### Assigned task
Examine the entries and show every line in which the word "comunicación" is found.

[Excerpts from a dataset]
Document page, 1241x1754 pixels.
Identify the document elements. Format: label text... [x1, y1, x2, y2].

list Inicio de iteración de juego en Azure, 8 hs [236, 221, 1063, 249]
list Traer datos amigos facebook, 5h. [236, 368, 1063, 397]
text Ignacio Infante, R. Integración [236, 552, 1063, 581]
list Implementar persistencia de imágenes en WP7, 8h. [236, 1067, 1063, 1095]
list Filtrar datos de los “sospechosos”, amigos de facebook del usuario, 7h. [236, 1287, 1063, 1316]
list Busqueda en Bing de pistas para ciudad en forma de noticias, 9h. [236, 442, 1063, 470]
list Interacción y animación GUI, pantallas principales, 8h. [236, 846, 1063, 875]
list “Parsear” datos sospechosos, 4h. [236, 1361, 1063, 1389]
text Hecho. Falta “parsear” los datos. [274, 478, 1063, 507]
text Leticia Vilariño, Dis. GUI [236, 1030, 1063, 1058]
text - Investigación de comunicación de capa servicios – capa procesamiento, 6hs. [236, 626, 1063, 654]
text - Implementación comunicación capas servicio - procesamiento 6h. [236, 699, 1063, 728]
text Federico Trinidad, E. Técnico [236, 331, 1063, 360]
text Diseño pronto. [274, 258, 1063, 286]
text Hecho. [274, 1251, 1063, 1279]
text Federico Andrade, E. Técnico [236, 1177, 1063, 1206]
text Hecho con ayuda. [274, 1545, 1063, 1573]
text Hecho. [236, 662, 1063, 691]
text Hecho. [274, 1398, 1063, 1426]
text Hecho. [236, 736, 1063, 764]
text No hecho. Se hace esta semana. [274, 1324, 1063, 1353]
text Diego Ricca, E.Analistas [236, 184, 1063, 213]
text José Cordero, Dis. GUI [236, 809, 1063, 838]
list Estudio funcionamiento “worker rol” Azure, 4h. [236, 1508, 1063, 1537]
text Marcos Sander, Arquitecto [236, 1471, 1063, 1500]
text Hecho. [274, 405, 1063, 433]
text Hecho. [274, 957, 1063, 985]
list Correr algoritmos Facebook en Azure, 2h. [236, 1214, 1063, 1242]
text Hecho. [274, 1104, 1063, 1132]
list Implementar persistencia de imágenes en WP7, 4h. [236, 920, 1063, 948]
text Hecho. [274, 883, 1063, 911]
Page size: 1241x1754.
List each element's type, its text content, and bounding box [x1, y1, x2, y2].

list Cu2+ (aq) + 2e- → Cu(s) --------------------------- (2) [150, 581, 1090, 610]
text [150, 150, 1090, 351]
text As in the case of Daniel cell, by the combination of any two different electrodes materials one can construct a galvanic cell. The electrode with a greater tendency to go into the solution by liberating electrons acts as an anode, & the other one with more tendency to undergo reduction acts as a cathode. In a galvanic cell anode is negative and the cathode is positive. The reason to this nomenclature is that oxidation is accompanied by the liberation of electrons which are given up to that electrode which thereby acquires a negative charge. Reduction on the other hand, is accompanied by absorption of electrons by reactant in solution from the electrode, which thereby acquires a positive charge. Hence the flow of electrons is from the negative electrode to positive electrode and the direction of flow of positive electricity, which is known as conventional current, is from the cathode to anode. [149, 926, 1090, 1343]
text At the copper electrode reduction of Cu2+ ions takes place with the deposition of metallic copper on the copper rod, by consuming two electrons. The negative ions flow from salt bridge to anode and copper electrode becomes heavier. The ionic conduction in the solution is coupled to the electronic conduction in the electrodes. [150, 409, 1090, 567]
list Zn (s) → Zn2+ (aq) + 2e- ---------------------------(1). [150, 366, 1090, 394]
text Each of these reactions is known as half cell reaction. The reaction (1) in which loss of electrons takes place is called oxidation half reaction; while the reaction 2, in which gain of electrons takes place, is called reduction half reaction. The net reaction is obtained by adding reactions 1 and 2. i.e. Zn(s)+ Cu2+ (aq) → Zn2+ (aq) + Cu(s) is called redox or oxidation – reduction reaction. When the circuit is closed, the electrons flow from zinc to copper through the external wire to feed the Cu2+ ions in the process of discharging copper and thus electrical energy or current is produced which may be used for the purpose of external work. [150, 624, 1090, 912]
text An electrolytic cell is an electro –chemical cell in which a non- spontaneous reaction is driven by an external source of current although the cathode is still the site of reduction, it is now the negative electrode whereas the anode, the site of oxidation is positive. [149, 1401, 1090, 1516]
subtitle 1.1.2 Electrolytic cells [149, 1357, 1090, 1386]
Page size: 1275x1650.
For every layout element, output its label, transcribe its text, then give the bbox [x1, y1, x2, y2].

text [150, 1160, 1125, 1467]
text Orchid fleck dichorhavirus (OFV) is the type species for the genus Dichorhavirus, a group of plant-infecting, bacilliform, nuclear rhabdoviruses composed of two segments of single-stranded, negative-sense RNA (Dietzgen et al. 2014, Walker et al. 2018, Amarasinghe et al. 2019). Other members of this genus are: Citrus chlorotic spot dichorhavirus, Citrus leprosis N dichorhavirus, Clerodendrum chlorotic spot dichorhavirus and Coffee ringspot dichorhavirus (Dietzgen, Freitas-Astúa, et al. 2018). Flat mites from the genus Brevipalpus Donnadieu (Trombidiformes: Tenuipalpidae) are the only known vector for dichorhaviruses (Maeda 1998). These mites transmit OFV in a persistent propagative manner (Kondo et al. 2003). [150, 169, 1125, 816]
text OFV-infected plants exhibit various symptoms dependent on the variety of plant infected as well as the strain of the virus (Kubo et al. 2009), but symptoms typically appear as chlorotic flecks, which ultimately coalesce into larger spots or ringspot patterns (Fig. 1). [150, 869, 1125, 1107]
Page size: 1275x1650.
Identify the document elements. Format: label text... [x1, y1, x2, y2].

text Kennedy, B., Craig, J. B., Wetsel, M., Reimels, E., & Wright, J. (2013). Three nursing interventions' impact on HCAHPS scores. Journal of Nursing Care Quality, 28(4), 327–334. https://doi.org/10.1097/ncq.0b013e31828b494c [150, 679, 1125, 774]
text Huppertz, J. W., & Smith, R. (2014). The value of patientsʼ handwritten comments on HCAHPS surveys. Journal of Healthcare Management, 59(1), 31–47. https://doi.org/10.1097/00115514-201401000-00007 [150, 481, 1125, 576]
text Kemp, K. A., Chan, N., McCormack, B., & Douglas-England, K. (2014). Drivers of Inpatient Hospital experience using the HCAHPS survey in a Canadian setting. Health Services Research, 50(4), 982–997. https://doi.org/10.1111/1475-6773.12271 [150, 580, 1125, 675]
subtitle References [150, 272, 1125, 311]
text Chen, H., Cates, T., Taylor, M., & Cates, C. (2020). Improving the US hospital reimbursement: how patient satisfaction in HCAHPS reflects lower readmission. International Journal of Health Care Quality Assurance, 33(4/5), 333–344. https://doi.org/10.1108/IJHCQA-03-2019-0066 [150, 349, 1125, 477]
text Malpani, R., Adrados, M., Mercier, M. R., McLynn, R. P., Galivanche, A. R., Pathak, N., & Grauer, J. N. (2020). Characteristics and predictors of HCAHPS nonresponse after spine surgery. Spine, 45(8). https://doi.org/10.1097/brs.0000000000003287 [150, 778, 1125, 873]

### Problem solution
text - Investigación de comunicación de capa servicios – capa procesamiento, 6hs. [236, 626, 1063, 654]
text - Implementación comunicación capas servicio - procesamiento 6h. [236, 699, 1063, 728]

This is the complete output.